On Tuesday, shopping on an extremely tight budget became another eye-opening experience.
The students were sent to Redner’s Warehouse Market in Scranton with $1 apiece to buy lunch. That dollar is roughly the amount of money welfare recipients have to spend per person per meal.
The students pooled their money to have $11 to buy food to share, purchasing store-brand peanut butter, jelly, two bunches of bananas and a bag of carrots.
The students had 29 cents to spare and many more talking points to discuss back on campus.
Was the larger jar of peanut butter a better value than the smaller even though the price was steeper? Were the choices made healthy?
Vaccaro asked about the decision to buy white bread, which Zack Tamimi, a sophomore political science major from Clarks Summit, explained.
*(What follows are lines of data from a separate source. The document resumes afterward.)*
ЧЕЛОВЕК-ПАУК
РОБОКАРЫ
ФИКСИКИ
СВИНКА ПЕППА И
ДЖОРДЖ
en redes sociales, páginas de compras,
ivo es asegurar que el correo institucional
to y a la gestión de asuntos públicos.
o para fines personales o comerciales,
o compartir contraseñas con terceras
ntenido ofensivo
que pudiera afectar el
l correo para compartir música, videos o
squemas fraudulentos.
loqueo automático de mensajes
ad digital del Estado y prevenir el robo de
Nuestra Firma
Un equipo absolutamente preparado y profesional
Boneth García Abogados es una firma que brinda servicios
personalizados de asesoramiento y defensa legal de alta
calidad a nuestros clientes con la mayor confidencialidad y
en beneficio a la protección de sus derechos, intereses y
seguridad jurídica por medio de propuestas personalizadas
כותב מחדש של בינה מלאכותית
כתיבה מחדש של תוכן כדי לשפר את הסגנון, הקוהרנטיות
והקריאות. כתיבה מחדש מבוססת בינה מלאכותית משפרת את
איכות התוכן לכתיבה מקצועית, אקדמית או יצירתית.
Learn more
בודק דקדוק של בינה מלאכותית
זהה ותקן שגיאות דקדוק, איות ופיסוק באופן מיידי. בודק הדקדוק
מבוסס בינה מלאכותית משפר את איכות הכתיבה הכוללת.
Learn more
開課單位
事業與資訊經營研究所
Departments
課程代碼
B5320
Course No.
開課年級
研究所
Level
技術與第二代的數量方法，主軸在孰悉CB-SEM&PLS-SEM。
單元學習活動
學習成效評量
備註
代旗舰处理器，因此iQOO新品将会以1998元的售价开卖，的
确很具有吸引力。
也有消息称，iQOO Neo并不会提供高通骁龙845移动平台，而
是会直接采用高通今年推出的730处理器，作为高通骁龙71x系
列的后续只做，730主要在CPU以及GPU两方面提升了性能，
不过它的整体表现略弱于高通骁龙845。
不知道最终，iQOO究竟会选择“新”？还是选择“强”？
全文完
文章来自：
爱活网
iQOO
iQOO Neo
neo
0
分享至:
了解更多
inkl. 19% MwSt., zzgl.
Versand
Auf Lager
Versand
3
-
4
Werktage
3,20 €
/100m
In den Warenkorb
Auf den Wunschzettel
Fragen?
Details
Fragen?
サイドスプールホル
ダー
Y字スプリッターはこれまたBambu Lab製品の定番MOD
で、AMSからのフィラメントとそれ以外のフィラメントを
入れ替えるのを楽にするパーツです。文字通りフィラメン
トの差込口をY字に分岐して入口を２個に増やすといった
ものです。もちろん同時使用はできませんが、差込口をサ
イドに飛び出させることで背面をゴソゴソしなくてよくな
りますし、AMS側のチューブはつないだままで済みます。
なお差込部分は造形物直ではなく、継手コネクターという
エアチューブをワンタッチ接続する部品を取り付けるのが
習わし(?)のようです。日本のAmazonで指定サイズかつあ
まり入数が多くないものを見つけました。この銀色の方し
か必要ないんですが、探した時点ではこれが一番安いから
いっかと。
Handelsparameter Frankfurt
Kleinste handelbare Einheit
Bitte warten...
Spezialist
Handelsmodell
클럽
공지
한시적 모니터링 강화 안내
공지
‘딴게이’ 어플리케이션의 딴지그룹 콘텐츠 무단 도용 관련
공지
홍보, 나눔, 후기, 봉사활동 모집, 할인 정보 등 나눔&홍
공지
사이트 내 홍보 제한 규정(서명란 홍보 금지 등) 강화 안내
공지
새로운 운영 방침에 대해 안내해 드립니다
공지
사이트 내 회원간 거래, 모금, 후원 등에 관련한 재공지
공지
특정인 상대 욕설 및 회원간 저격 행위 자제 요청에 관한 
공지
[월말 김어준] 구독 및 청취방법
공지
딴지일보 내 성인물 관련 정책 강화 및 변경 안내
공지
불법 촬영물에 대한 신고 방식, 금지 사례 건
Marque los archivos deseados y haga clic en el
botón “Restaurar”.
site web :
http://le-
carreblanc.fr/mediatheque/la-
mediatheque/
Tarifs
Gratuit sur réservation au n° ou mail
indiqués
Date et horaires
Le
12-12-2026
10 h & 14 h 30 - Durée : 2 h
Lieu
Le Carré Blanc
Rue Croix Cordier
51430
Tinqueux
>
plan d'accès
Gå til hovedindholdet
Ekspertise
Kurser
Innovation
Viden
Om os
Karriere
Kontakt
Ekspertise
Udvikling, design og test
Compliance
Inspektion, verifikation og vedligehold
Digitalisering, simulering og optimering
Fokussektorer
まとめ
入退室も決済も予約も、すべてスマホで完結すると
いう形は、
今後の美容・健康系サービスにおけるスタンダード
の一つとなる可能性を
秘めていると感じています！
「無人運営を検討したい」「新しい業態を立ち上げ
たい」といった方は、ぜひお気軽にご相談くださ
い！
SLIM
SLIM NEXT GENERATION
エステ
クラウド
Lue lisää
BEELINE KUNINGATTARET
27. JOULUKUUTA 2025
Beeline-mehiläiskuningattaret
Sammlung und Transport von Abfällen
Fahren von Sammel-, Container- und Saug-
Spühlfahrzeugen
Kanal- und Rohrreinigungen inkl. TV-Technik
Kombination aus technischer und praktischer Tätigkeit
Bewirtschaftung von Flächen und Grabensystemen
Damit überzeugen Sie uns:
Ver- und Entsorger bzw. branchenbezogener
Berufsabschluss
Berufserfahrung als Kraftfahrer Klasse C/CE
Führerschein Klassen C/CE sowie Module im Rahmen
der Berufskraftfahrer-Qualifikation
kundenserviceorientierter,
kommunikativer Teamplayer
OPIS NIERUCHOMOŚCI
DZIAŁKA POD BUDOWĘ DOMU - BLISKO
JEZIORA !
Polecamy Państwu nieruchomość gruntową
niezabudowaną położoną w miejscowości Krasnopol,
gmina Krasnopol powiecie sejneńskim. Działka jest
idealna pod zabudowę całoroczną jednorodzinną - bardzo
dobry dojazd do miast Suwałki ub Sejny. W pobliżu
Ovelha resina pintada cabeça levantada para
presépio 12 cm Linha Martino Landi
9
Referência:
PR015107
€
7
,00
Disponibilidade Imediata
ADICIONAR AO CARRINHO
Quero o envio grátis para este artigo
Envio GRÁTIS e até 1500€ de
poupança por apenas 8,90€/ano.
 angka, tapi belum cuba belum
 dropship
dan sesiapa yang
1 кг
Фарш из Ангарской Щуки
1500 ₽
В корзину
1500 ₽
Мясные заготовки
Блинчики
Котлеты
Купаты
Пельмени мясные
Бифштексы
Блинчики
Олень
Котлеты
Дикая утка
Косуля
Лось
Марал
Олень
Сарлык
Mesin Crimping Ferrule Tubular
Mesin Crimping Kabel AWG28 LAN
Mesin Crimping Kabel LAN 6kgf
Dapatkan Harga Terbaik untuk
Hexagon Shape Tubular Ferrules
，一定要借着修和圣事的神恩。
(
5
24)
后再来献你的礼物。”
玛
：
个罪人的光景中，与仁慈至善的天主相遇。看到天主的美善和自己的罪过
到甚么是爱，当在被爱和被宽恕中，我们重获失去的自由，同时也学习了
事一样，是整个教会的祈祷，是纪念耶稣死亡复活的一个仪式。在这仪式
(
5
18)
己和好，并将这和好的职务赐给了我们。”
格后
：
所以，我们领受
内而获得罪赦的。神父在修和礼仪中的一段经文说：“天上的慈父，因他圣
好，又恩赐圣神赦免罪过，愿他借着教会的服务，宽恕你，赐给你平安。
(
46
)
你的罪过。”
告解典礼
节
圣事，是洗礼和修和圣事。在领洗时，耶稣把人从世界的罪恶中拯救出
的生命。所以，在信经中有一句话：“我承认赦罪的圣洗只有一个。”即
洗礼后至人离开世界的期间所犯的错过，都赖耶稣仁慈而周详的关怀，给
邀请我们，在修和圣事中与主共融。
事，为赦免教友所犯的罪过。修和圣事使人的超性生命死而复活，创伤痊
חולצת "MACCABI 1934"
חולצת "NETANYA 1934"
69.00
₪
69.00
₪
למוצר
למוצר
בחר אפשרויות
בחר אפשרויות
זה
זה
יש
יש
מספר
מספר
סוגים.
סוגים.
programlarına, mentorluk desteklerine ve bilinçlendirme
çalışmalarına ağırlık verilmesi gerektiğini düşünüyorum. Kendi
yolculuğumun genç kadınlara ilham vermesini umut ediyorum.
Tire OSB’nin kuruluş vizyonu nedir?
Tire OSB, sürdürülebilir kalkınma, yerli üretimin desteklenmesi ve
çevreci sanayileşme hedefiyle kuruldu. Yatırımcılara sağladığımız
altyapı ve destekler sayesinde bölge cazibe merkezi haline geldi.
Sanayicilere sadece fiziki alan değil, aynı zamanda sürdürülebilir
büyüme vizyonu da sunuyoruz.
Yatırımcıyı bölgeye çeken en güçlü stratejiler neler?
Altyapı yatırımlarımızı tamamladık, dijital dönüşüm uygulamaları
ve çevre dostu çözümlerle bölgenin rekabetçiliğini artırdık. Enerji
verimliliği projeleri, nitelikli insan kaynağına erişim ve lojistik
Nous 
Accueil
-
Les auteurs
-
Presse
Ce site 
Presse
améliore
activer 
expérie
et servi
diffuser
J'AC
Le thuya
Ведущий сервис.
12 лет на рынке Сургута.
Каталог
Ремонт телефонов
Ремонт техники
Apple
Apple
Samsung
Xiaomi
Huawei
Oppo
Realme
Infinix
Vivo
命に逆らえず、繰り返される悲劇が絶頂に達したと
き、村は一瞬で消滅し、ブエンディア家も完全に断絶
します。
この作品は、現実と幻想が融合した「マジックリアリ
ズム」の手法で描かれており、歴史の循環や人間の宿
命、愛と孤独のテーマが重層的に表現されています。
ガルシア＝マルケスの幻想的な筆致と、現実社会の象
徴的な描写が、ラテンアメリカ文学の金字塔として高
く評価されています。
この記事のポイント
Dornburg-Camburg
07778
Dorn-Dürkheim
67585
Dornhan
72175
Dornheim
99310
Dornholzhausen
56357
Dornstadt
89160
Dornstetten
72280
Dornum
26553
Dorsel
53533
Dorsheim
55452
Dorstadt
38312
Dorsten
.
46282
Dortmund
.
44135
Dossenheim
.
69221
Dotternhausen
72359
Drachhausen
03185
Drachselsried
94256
Whole-wheat bread was “a lot more expensive,” he said.
Trading Places is the brainchild of Vaccaro who developed the program and offered the program for the first time after a University student – Nick Longobardi of Floral Park, New York – asked if something could be done for students during the last week of winter break.
In addition to the simulation exercises, the program also included reflection and service. The students cooked meals for Scranton’s Community Intervention Center on Wednesday and revisited the St. Francis of Assisi Soup Kitchen, this time as volunteer servers, on Thursday.